**What to do**
Put each of the entries below into a two-column CSV with the columns "prompt" and "reply", one row per entry, with its text in the first column and its answer in the second. Quote every field, replace line breaks with spaces, and leave the pictures out.

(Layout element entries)
* * * * *

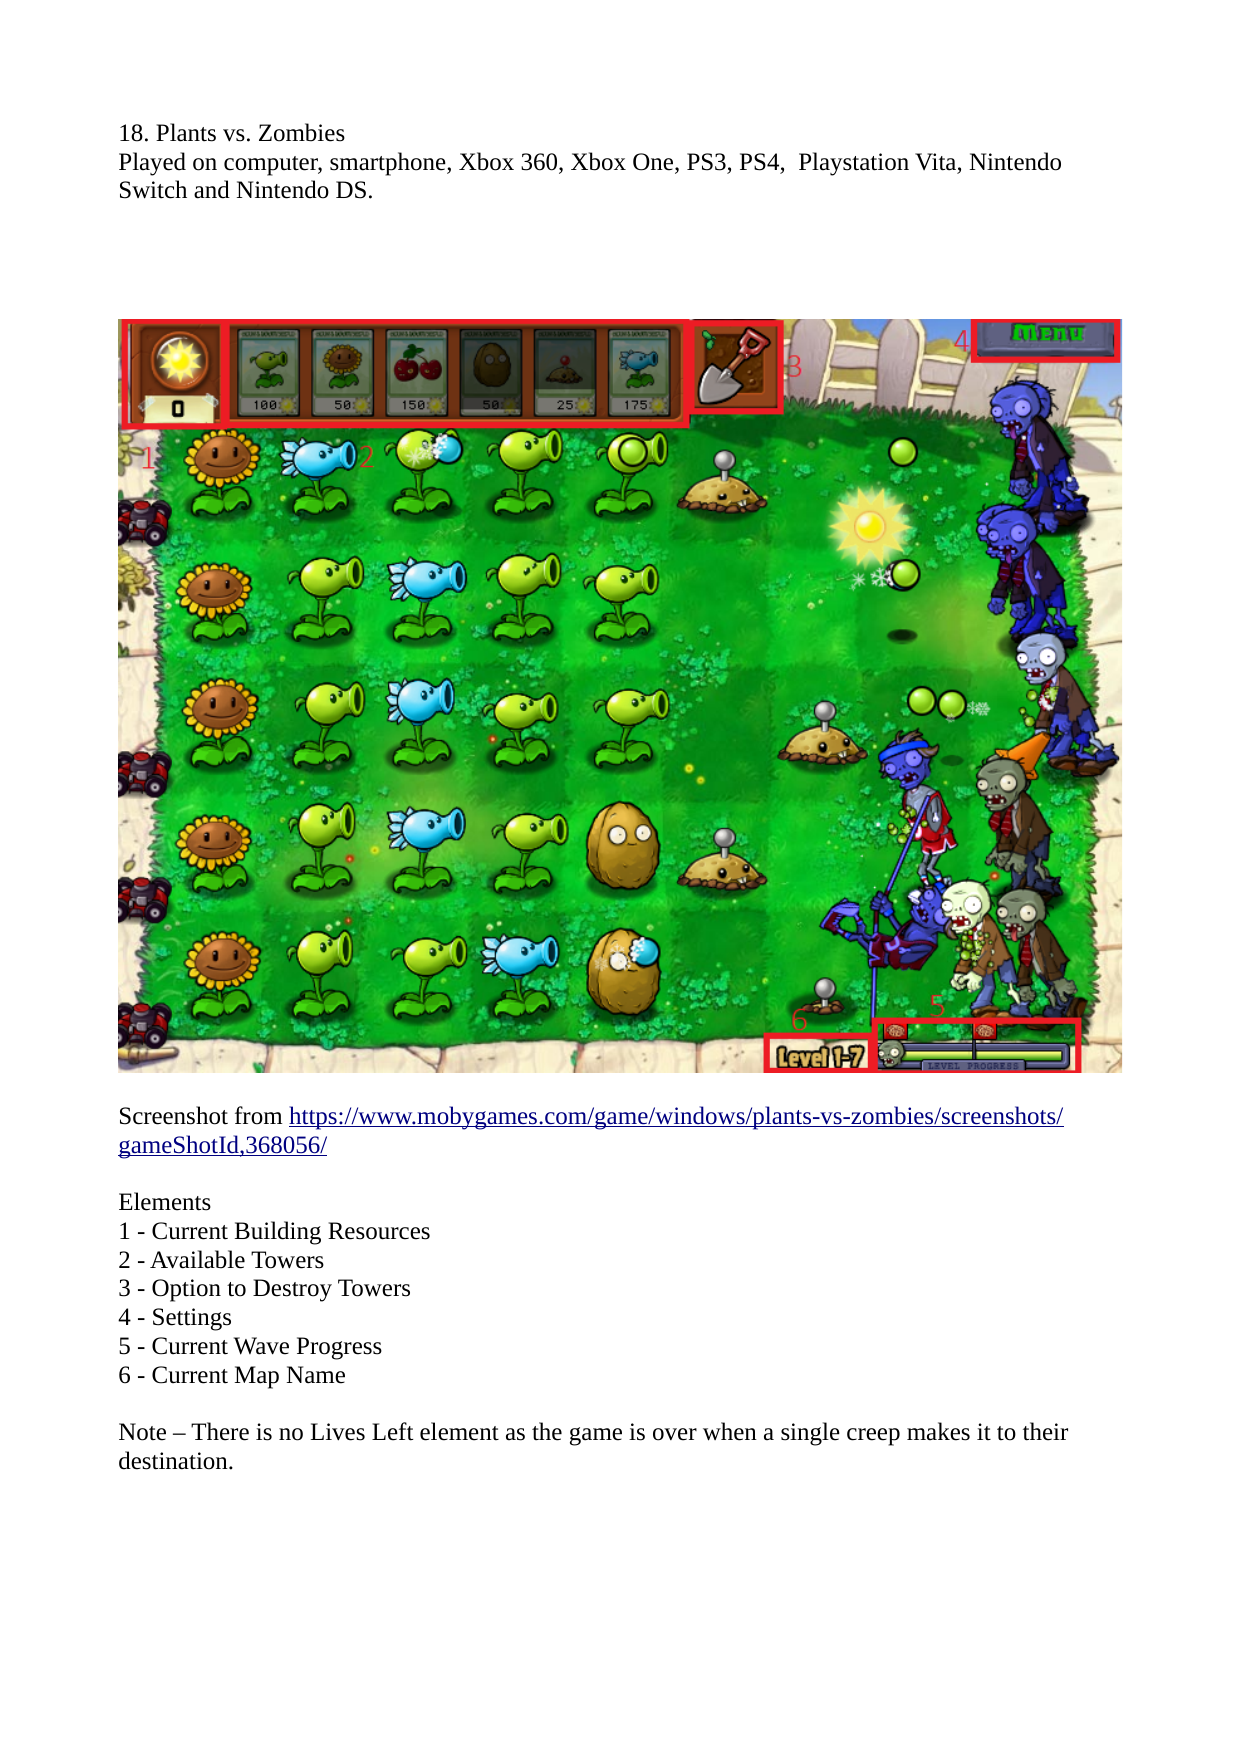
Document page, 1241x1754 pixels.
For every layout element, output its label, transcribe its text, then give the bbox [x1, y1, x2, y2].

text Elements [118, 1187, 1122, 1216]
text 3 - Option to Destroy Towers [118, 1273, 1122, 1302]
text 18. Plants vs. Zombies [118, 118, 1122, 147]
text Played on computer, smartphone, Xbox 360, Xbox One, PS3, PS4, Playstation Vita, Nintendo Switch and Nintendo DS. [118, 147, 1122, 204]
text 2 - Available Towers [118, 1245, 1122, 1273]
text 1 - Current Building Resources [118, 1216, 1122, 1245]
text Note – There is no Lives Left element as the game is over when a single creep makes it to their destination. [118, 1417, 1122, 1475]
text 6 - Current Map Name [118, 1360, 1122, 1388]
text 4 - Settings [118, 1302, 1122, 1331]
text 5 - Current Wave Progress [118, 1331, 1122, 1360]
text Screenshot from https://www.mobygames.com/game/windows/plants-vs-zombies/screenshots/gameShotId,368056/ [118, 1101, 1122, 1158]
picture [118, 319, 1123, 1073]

* * * * *

**Answer to this task**
prompt,reply
"Document page, 1241x1754 pixels. For every layout element, output its label, transcribe its text, then give the bbox [x1, y1, x2, y2].","text Elements [118, 1187, 1122, 1216] text 3 - Option to Destroy Towers [118, 1273, 1122, 1302] text 18. Plants vs. Zombies [118, 118, 1122, 147] text Played on computer, smartphone, Xbox 360, Xbox One, PS3, PS4, Playstation Vita, Nintendo Switch and Nintendo DS. [118, 147, 1122, 204] text 2 - Available Towers [118, 1245, 1122, 1273] text 1 - Current Building Resources [118, 1216, 1122, 1245] text Note – There is no Lives Left element as the game is over when a single creep makes it to their destination. [118, 1417, 1122, 1475] text 6 - Current Map Name [118, 1360, 1122, 1388] text 4 - Settings [118, 1302, 1122, 1331] text 5 - Current Wave Progress [118, 1331, 1122, 1360] text Screenshot from https://www.mobygames.com/game/windows/plants-vs-zombies/screenshots/gameShotId,368056/ [118, 1101, 1122, 1158] picture [118, 319, 1123, 1073]"